------ Given records

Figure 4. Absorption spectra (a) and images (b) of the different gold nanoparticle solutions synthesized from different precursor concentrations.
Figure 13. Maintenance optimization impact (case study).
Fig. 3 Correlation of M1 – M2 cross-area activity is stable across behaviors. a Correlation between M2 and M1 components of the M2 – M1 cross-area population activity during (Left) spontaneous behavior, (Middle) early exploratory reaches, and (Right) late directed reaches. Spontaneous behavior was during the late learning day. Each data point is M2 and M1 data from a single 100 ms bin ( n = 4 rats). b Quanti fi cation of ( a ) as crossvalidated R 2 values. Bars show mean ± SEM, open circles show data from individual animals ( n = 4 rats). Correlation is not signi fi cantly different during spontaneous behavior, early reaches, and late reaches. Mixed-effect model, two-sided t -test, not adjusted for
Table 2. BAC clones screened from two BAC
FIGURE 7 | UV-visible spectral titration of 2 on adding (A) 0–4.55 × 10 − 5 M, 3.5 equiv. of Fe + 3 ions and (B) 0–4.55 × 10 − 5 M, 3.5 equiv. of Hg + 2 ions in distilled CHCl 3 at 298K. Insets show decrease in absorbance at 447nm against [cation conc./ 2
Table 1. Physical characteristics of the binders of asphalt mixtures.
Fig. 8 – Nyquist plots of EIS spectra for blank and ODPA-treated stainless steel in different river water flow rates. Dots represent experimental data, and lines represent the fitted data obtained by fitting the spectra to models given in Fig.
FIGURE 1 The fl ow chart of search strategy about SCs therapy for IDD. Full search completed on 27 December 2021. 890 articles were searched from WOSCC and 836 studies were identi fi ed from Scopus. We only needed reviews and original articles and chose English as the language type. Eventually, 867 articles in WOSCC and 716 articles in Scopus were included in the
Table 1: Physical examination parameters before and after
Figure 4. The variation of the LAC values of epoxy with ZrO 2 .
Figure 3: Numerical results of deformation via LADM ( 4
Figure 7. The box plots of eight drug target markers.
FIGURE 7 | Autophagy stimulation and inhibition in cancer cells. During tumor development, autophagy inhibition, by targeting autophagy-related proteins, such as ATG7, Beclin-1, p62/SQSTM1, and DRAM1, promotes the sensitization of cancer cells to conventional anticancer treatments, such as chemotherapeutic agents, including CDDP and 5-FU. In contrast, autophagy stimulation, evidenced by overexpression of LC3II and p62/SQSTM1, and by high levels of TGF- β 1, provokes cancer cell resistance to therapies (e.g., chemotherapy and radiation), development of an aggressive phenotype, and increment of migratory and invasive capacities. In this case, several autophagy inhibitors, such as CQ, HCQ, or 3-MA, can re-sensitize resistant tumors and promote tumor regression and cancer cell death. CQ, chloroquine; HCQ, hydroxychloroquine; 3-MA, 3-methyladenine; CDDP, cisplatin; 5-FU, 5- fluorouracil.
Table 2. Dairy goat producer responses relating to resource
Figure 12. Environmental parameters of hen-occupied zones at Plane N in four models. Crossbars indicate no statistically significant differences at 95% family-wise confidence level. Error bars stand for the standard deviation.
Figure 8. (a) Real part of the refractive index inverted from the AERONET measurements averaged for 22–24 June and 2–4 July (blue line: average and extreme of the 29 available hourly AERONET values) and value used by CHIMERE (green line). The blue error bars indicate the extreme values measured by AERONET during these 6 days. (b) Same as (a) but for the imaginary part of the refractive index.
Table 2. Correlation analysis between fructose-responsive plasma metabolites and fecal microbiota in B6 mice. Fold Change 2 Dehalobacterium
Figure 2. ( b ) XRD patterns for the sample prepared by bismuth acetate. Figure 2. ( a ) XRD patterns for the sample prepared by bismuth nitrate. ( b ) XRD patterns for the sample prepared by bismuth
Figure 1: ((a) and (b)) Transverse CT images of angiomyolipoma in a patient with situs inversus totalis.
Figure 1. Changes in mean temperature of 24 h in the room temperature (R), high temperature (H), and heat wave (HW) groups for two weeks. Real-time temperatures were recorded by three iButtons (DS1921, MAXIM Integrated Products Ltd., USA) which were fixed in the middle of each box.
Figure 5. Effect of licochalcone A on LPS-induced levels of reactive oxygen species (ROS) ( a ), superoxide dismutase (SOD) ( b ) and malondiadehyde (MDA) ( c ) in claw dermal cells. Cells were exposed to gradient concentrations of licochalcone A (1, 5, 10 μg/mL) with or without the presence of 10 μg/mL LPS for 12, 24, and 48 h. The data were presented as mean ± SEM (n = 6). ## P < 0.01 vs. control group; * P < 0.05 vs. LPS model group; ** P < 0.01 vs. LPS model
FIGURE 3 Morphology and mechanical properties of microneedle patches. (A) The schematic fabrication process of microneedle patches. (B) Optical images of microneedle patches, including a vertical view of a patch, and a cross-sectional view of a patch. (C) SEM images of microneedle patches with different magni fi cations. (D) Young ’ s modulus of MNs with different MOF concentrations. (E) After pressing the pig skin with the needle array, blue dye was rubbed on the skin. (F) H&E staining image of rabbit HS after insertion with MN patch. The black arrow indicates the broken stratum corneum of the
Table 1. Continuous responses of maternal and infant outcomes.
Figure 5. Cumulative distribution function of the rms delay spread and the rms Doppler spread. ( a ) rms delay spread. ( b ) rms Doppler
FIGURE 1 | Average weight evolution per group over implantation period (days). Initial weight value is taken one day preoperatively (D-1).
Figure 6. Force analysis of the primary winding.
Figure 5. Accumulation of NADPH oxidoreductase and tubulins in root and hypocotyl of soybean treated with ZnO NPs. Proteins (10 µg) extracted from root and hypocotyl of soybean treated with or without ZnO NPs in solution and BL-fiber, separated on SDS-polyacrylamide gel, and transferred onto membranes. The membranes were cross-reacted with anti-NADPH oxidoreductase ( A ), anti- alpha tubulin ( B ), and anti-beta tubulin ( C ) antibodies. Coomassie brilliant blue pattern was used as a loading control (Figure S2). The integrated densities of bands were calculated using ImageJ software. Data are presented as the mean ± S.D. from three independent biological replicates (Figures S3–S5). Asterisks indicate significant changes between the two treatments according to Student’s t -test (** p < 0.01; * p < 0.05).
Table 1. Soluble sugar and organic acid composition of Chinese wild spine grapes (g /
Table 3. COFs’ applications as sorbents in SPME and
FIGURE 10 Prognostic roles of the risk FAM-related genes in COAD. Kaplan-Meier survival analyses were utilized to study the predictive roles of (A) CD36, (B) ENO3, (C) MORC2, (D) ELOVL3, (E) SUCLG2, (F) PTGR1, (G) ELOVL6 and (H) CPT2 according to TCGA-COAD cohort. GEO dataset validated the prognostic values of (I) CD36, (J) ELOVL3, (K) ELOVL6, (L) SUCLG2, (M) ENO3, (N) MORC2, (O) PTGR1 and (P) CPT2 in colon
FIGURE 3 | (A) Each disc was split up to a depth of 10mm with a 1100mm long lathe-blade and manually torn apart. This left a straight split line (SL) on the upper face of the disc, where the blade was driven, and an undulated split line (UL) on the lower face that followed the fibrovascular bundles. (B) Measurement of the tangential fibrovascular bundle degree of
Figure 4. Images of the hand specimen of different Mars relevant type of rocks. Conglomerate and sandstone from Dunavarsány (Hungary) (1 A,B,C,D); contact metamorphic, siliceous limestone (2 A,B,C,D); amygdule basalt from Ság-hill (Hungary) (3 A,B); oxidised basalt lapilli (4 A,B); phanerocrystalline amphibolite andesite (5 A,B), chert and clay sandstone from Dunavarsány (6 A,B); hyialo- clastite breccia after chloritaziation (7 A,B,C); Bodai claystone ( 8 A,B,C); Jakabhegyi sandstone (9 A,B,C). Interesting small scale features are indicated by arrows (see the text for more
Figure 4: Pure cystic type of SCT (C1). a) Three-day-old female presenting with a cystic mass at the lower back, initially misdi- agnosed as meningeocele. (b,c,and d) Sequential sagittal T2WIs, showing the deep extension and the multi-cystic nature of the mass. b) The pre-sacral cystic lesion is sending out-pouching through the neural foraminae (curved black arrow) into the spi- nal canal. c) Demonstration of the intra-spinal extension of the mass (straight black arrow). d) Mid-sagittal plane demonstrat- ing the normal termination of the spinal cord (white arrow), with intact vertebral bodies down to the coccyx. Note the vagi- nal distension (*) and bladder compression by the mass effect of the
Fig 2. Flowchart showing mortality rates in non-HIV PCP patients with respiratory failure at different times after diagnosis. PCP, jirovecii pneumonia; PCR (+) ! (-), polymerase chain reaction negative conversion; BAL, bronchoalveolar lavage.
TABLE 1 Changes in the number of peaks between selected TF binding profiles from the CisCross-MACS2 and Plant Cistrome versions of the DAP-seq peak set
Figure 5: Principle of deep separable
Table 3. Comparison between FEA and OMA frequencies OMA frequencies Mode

------------

▸ Work task: Above are the records; repeat exactly the lines from the one holding "Table 3. COFs’" down to the one holding "FIGURE 3 | (A)", end lines included.

▸ Solution for this task:
Table 3. COFs’ applications as sorbents in SPME and
FIGURE 10 Prognostic roles of the risk FAM-related genes in COAD. Kaplan-Meier survival analyses were utilized to study the predictive roles of (A) CD36, (B) ENO3, (C) MORC2, (D) ELOVL3, (E) SUCLG2, (F) PTGR1, (G) ELOVL6 and (H) CPT2 according to TCGA-COAD cohort. GEO dataset validated the prognostic values of (I) CD36, (J) ELOVL3, (K) ELOVL6, (L) SUCLG2, (M) ENO3, (N) MORC2, (O) PTGR1 and (P) CPT2 in colon
FIGURE 3 | (A) Each disc was split up to a depth of 10mm with a 1100mm long lathe-blade and manually torn apart. This left a straight split line (SL) on the upper face of the disc, where the blade was driven, and an undulated split line (UL) on the lower face that followed the fibrovascular bundles. (B) Measurement of the tangential fibrovascular bundle degree of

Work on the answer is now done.